Do you want the good news or the bad news about LVMH because we saw both in yesterday’s results release? Ok, first the bad …
Do you want the good news or the bad news about LVMH because we saw both in yesterday’s results release?
Ok, first the bad news. Profits from on-going ops fell for the first time since 2009 and sales in China were sluggish. With Chinese consumers making up almost half of global luxury sales, it’s potentially worrying – although not as much as it might be (more of that later).
Not that a confident LVMH let all that dim its outlook for 2015 with its forecast for this year’s result staying positive on the back of improved US and European businesses that offset those China woes. Star brand Louis Vuitton also saw a renaissance under designer Nicolas Ghesquière helping boost sales growth for the flagship brand.
Even more goods news came as the luxury goods giant reported a major profits boost, albeit completely underpinned by funds from the sale of its stake in rival Hermès.
So let’s get down to detail: Overall, business is improving, the company said as Q4 sales grew 10% to €9.2bn. The US market gained pace and European sales improved late in the period.
Given that a recent report showed Chinese consumers are preferring to spend their money in luxury locations abroad, are travelling more widely and both the dollar and the euro have been weak, maybe those sluggish sales in China weren’t quite such bad news after all because we know that luxury sales in key capital cities are virtually underpinned by tourist spending.
Back with those details, on a comparable basis, sales grew 5% in the final quarter, beating analysts’ expectations for a 2-3% gain.
Profits overall last year jumped 64% to €5.65bn (boosted by the Hermès-linked gain) but profits from on-going operations actually dipped 5%, the first annual decline since 2009. 2014 revenues increased 6% to a record €30.6bn ($35.1bn).
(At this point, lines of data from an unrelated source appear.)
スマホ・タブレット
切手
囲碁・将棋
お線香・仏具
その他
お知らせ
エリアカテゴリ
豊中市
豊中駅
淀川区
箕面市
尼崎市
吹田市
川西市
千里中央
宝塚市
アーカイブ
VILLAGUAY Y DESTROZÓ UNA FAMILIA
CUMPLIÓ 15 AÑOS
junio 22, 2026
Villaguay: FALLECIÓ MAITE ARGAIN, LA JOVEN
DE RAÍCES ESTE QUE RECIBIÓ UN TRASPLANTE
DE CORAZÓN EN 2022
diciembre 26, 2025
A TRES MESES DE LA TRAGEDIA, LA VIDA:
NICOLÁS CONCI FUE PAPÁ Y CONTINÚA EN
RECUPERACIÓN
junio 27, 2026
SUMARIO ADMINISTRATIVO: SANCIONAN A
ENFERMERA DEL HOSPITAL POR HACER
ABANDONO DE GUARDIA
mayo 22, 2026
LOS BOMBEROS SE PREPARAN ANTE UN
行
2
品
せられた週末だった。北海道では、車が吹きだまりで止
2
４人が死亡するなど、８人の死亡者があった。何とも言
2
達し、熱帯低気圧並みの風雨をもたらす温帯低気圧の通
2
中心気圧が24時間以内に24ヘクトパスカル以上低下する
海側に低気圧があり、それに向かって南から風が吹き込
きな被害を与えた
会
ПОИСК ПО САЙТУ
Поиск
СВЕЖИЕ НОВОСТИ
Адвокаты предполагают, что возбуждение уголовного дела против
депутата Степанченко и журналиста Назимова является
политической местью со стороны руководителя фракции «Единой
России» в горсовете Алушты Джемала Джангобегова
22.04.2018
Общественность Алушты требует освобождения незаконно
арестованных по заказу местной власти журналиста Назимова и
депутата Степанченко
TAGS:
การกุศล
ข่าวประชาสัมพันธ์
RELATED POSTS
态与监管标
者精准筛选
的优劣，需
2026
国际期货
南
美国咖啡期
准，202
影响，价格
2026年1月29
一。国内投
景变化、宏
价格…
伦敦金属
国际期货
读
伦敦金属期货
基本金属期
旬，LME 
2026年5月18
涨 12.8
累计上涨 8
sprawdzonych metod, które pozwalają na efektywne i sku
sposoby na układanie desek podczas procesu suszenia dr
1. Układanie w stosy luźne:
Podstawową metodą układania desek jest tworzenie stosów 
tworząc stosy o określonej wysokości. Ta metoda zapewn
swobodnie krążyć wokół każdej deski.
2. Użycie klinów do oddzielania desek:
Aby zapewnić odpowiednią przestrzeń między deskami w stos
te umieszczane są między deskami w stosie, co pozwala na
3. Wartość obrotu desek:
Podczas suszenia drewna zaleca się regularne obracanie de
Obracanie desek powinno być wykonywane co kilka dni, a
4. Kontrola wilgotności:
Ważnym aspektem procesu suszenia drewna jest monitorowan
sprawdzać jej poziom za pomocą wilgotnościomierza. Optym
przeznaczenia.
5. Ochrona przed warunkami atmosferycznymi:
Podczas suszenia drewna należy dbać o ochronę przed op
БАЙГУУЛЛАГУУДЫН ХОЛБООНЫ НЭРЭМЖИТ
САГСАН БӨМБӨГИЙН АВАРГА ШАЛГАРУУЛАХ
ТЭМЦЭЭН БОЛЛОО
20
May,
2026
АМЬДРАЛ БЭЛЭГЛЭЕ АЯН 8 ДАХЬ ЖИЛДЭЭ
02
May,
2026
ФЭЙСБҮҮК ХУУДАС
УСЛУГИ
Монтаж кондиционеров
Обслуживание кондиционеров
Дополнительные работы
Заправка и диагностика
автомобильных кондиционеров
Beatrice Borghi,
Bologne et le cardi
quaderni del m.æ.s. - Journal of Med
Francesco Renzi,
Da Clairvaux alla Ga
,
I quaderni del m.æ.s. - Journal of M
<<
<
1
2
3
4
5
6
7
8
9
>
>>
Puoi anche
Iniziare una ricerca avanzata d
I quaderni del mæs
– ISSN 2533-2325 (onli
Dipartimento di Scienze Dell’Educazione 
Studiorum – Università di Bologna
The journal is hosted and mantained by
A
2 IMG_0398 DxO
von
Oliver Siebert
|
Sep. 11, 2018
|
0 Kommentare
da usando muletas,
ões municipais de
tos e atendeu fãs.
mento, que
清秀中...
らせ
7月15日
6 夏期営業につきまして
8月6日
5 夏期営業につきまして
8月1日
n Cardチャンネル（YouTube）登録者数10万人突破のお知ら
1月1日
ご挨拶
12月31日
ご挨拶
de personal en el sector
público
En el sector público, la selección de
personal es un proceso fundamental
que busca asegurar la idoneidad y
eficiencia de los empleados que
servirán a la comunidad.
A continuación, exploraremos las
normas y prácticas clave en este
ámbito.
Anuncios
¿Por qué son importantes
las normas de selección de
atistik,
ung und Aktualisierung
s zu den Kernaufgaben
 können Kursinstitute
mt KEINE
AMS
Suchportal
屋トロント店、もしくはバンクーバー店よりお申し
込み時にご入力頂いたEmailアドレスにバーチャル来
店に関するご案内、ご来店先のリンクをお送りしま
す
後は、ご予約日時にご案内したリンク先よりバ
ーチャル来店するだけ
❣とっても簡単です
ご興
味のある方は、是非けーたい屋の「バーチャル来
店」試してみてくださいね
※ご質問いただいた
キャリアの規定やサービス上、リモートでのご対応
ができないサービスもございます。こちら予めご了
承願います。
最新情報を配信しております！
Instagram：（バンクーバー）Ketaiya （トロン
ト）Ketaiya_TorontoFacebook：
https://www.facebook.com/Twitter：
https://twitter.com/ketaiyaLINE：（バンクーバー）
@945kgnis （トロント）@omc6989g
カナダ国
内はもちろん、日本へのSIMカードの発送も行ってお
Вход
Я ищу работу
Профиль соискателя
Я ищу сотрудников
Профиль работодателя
LVMH chief Bernard Arnault said he is “relatively confident” for 2015, despite a climate of economic, currency and geopolitical uncertainties. The man who could almost be credited with having invented the modern luxury market back in the 1990s is certainly one we have to listen to.
He appears to be playing a waiting game as he has done many times in the last few decades. “Our main objective is to create desirability,” he said, adding that higher profits would follow once that was achieved.
Digging deeper, LVMH’s fashion and leather goods division saw sales rise a better-than-expected 10% last year to €10.8bn boosted by the addition of Italian brand Loro Piana acquired at the end of 2013. Stripping out the Loro Piana sales and the effects of exchange rates, sales in the division rose 3%.
The division’s Q4 sales rose 4%, up from an anaemic 2% hike in Q3, helped by strong demand for new limited edition Louis Vuitton handbags. Analysts were please as they had expected the division, which contributes more than half of the group’s operating profits, to remain flat.
Arnault said Céline and Givenchy continued to be successful while Louis Vuitton’s profitability remained at “exceptional levels” in Q4, he added without providing details.
He also said the company will continue its plan to reposition the Marc Jacobs brand with an eye to eventually spinning it off through an IPO. But no timeline was given.
Selective retailing (that’s travel retail specialist DFS and beauty chain Sephora) posted the fastest growth at 7% thanks to an “exceptional year” for Sephora.
However, watches and jewellery fell below expectations. Tag Heuer’s reorganisation and restructuring cast a shadow over the unit, despite jeweller Bulgari seeing an increase in operating profitability. Profits from LVMH’s watch and jewellery recurring operations fell a massive 23% last year.